Supplied text START

In some implementations, the frequency spectrum is represented as a
spectrogram, or another type of two-dimensional representation the
STFT.
[0041] At 620, the frequency spectrum is analyzed to separate the
harmonic content and the percussive content. In some
implementations, median filtering is used to perform the
separation.
[0042] At 630, using results of the analysis of the frequency
spectrum, an audio track is generated representing vocal content
within the music content. For example, audio track can be generated
as digital audio content stored in memory or on a storage device.
In some implementations, the vocal content refers to a human voice
(e.g., singing). In some implementations, the vocal content can be
a human voice or audio content from another source (e.g., a real or
electronic instrument, synthesizer, computer-generated sound, etc.)
with audio characteristics similar to a human voice.
[0043] At 640, the audio track representing the vocal content is
processed to identify surge points. A surge point indicates an
interesting point within the music content. In some
implementations, a surge point is the location within the music
content where vocal power falls to a minima and then returns to a
level higher than the vocal power was prior to the minima. In some
implementations, various classifiers are considered in order to
identify the surge point (or surge points), which can include
various aspects of vocal power (e.g., raw vocal energy and/or vocal
energy processed using various filters), spectral flux, and/or
Foote novelty. In some implementations, the classifiers include a
depth classifier (representing the difference in energy between the
minima and its adjacent maxima, indicating how quiet the pause is
relative to its surroundings), a width classifier (representing the
width of the minima, indicating the length of the pause), a bar
energy classifier (representing the total energy in the following
bar, indicating how loud the following surge is), and a beat energy
classifier (representing the total energy in the following beat,
indicating how loud the first note of the following surge is). For
example, a number of candidate surge points can be identified and
the highest ranked candidate (based on one or more classifiers) can
be selected as the surge point.
[0044] In some implementations obtaining the separate audio data
with the vocal content involves a two-pass procedure. In a first
pass, the frequency spectrum is generated using an STFT with a
relatively low frequency resolution (e.g., by using a relatively
small number of frequency bands, such as 4,096). Median filtering
is then performed to separate the harmonic and percussive content
where the vocal content is primarily included in the harmonic
content due to the relatively low frequency resolution. In a second
pass, the harmonic (plus vocal) content is processed using an STFT
with a relatively high frequency resolution (compared with the
resolution used in the first pass, which can be achieved using a
relatively large number of frequency bands, such as 16,384), and
median filtering is then performed on the resulting frequency
spectrum to separate the vocal content from the harmonic (plus
vocal) content.
[0045] An indication of the surge points can be output. For
example, the location of a surge point can be output as a specific
time location within the music content (e.g., identified by a time
location within the music content).
[0046] Surge points can be used to select interesting portions of
music content. For example, a portion (e.g., a clip) of the music
content around the surge point (e.g., a number of seconds of
content that encompasses the surge point) can be selected. The
portion can be used to represent the music content (e.g., as a
portion from which a person would easily recognize the music
content or song). In some implementations, a collection of portions
can be selected from a collection of songs.

Supplied text END

Transcribe the surge point passage verbatim, from "[0045] An indication" to "collection of songs.". None of the items is needed for this work.

Information START

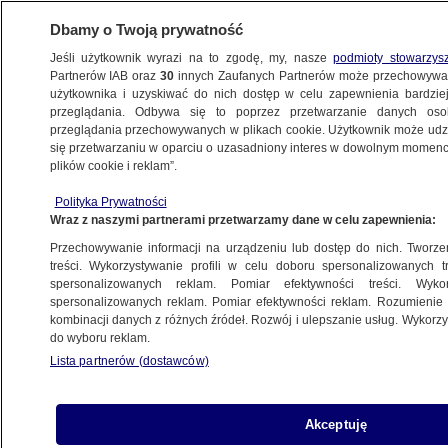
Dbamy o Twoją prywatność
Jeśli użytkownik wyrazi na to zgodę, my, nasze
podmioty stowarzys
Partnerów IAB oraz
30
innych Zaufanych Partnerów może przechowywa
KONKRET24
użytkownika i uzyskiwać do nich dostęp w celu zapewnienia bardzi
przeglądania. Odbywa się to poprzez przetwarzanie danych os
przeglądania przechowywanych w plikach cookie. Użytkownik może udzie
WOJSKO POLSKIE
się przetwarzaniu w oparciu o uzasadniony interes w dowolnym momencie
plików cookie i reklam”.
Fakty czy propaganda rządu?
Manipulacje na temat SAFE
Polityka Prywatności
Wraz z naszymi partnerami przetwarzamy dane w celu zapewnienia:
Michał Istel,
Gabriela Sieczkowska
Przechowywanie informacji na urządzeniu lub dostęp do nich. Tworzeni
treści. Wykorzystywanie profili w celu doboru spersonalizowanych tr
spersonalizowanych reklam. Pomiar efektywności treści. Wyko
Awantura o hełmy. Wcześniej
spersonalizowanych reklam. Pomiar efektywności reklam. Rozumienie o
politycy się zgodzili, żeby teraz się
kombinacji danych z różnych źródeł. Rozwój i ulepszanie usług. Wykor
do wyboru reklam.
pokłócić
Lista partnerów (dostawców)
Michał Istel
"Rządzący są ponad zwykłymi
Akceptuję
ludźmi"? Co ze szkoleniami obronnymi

Information END
Information START

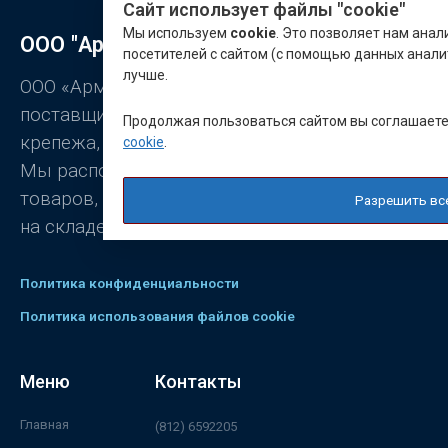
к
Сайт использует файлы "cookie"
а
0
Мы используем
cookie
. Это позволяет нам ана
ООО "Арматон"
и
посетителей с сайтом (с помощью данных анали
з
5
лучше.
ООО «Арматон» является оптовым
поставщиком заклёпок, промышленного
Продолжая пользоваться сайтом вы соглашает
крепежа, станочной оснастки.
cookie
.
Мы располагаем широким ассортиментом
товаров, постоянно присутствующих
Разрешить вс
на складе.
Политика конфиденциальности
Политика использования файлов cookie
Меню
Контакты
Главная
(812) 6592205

Information END
Information START

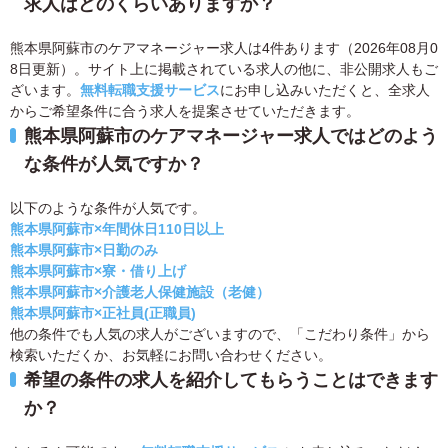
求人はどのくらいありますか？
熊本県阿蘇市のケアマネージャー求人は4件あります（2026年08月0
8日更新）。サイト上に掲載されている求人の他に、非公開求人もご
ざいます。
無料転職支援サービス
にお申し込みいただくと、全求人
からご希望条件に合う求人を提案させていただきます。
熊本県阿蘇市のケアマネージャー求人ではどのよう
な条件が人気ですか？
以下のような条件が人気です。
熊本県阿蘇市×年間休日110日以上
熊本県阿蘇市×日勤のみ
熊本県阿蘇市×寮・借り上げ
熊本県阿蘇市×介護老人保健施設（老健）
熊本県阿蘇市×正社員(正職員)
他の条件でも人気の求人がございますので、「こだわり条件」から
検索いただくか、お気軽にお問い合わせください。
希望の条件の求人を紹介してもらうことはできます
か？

Information END

### Answer below
[0045] An indication of the surge points can be output. For
example, the location of a surge point can be output as a specific
time location within the music content (e.g., identified by a time
location within the music content).
[0046] Surge points can be used to select interesting portions of
music content. For example, a portion (e.g., a clip) of the music
content around the surge point (e.g., a number of seconds of
content that encompasses the surge point) can be selected. The
portion can be used to represent the music content (e.g., as a
portion from which a person would easily recognize the music
content or song). In some implementations, a collection of portions
can be selected from a collection of songs.